Input:
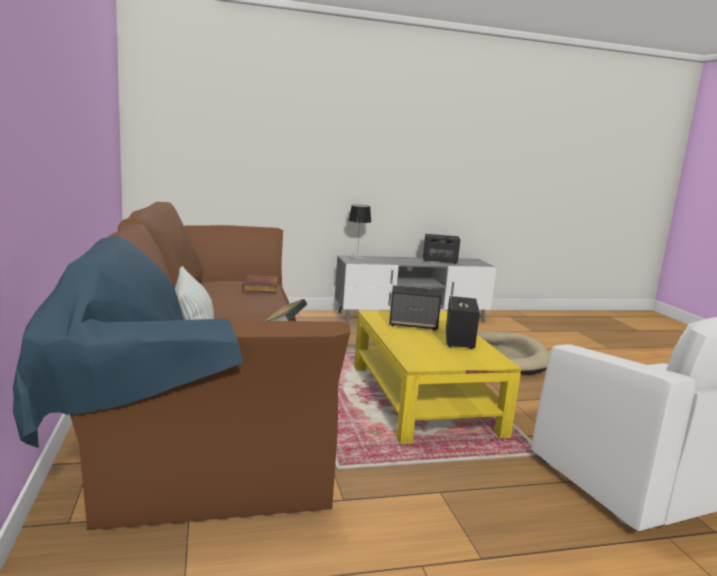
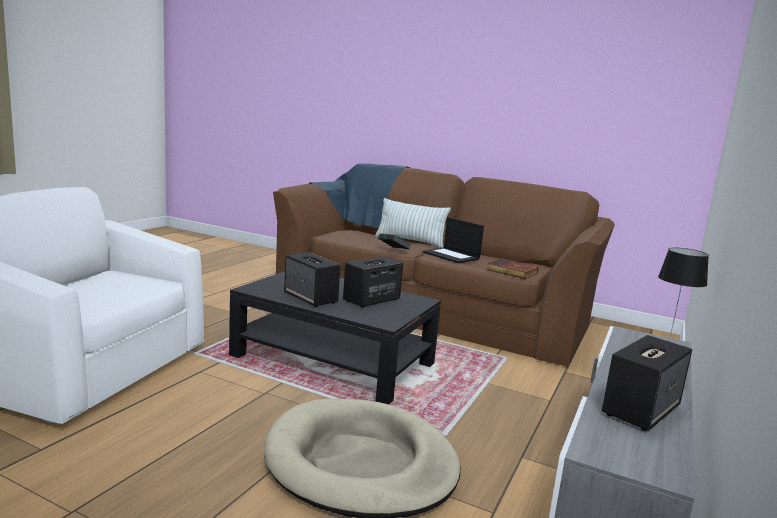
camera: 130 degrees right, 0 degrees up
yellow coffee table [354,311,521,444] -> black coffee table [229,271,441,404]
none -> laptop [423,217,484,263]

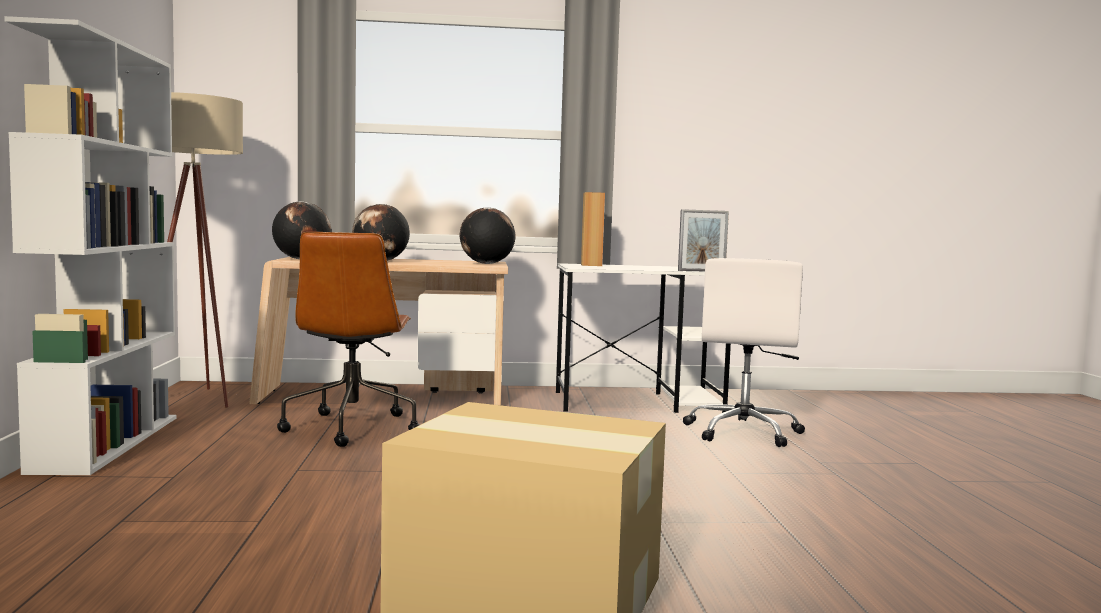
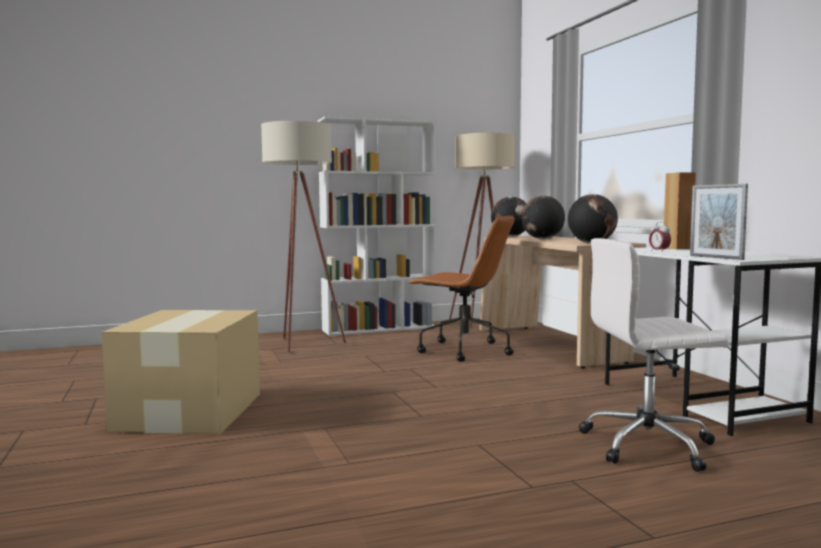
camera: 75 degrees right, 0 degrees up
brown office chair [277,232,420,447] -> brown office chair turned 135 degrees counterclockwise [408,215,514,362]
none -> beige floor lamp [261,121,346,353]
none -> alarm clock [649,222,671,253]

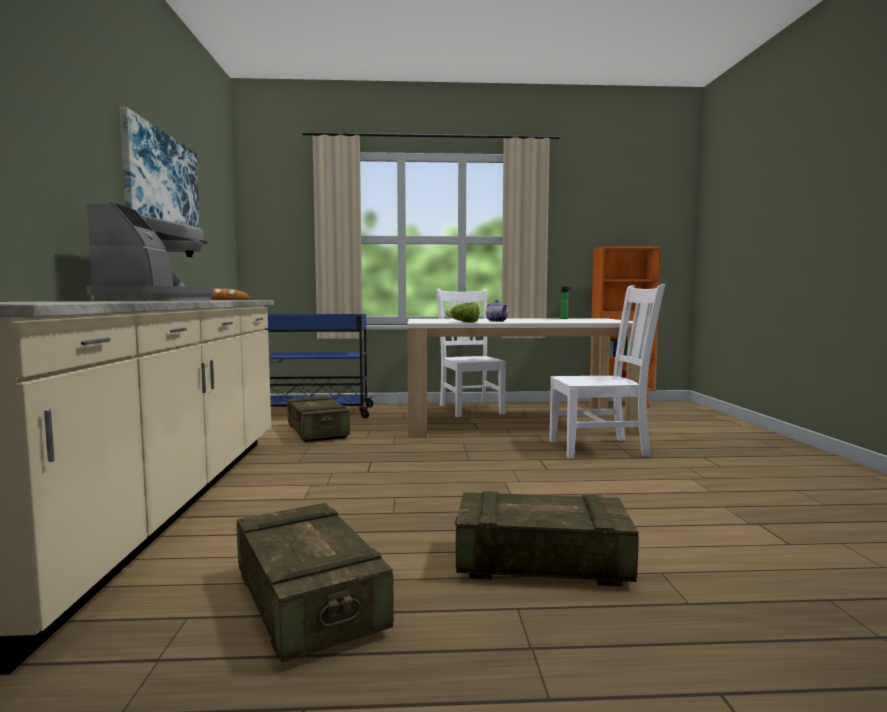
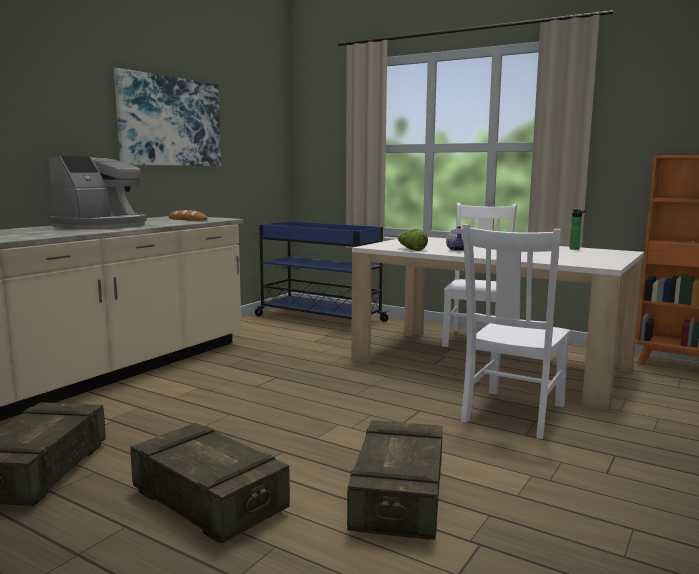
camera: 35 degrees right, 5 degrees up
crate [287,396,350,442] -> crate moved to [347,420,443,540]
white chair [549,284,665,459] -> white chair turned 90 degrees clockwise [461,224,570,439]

Assigned task:
The pictures in the listing above are to be dropped, and everything else reproduced exactly.

Answer to this problem:
camera: 130 degrees right, 0 degrees up
yellow coffee table [354,311,521,444] -> black coffee table [229,271,441,404]
none -> laptop [423,217,484,263]

camera: 75 degrees right, 0 degrees up
brown office chair [277,232,420,447] -> brown office chair turned 135 degrees counterclockwise [408,215,514,362]
none -> beige floor lamp [261,121,346,353]
none -> alarm clock [649,222,671,253]

camera: 35 degrees right, 5 degrees up
crate [287,396,350,442] -> crate moved to [347,420,443,540]
white chair [549,284,665,459] -> white chair turned 90 degrees clockwise [461,224,570,439]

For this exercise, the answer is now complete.